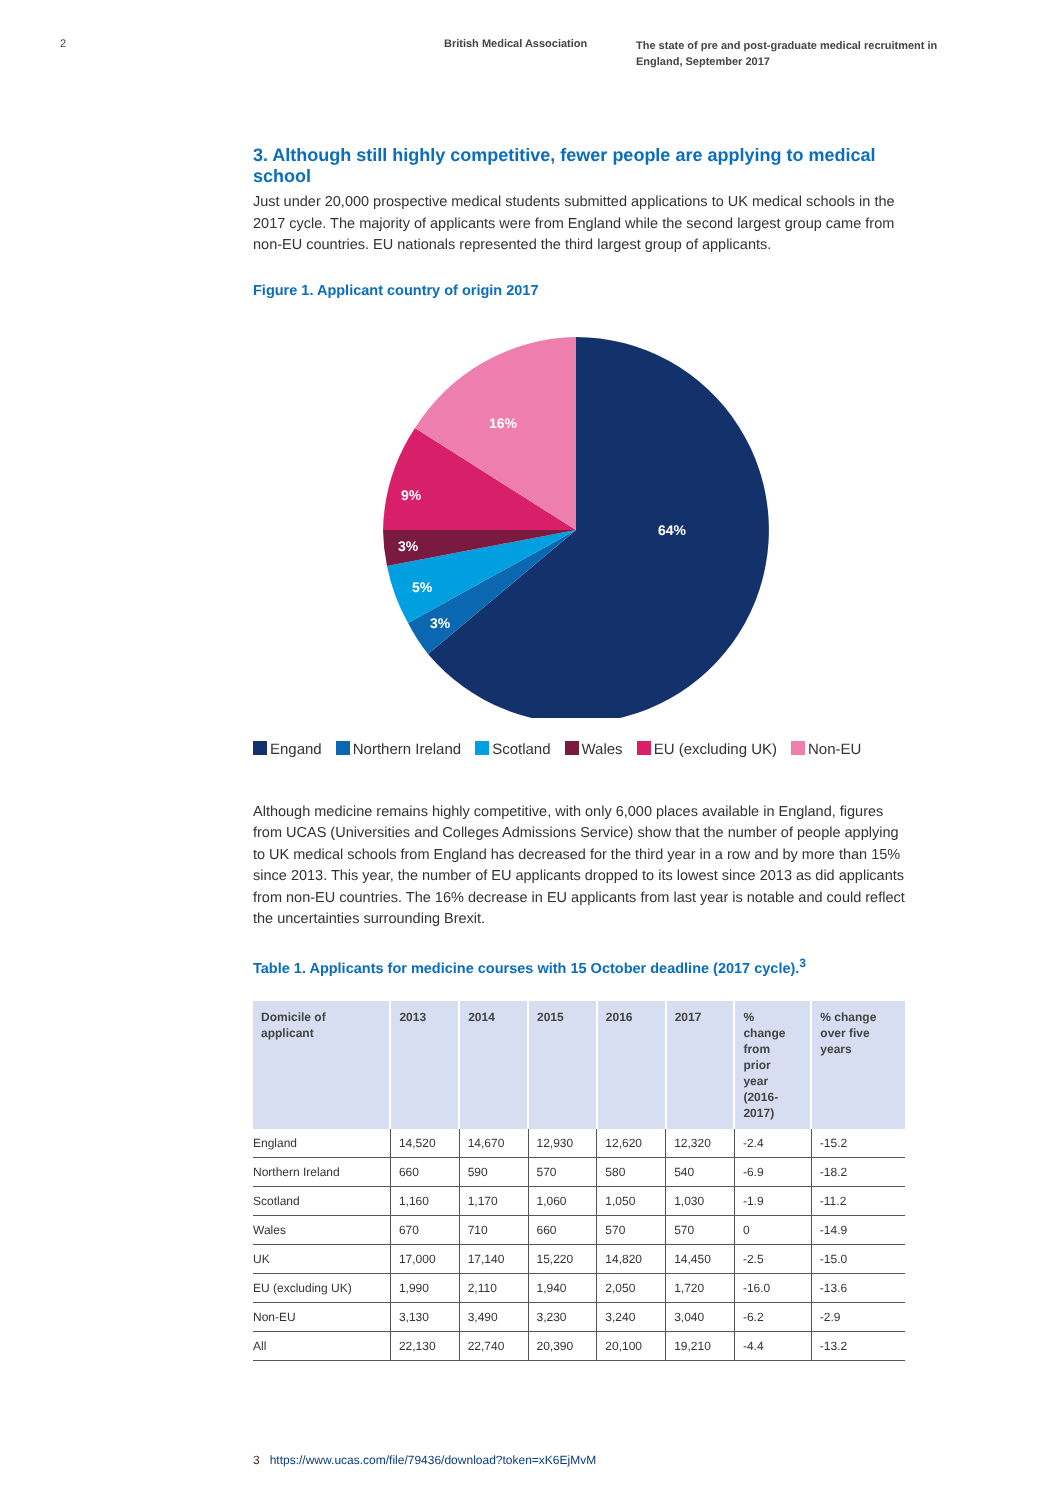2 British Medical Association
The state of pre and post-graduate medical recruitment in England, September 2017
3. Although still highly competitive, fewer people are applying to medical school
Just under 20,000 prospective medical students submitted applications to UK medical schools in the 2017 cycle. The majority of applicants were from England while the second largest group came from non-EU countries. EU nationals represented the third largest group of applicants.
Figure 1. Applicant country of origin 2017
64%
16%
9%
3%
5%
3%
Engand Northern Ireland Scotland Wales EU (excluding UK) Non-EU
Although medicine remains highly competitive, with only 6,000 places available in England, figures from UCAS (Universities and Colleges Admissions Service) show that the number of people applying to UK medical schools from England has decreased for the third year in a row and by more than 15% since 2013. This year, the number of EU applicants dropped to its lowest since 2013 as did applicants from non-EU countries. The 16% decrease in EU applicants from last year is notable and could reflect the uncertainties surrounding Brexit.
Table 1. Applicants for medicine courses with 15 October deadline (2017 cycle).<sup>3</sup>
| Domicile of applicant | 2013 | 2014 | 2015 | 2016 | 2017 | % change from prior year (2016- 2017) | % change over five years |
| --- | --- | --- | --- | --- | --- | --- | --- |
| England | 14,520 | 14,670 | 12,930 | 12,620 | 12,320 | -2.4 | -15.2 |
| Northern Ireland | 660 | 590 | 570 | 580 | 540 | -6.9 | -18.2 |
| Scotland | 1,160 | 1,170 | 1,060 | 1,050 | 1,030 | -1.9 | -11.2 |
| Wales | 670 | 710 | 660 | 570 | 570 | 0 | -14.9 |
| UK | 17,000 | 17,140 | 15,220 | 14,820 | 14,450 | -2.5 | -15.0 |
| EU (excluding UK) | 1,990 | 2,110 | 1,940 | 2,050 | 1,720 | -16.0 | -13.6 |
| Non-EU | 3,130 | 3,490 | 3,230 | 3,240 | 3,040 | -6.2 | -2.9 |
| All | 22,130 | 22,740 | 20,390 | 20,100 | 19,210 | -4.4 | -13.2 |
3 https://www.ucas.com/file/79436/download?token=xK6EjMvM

———

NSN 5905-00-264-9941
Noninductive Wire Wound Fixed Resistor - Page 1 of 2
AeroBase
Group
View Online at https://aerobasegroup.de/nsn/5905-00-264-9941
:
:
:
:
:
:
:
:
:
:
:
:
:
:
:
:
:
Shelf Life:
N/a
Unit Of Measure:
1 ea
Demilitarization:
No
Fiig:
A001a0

———

■ What this task involves: Look in the material above for the line with "-2.5 | -15.0 |" and the line with "3 https://www.ucas.com/file/79436/download?token=xK6EjMvM", and transcribe exactly those lines and all lines between them, nothing more.

■ Written solution:
| UK | 17,000 | 17,140 | 15,220 | 14,820 | 14,450 | -2.5 | -15.0 |
| EU (excluding UK) | 1,990 | 2,110 | 1,940 | 2,050 | 1,720 | -16.0 | -13.6 |
| Non-EU | 3,130 | 3,490 | 3,230 | 3,240 | 3,040 | -6.2 | -2.9 |
| All | 22,130 | 22,740 | 20,390 | 20,100 | 19,210 | -4.4 | -13.2 |
3 https://www.ucas.com/file/79436/download?token=xK6EjMvM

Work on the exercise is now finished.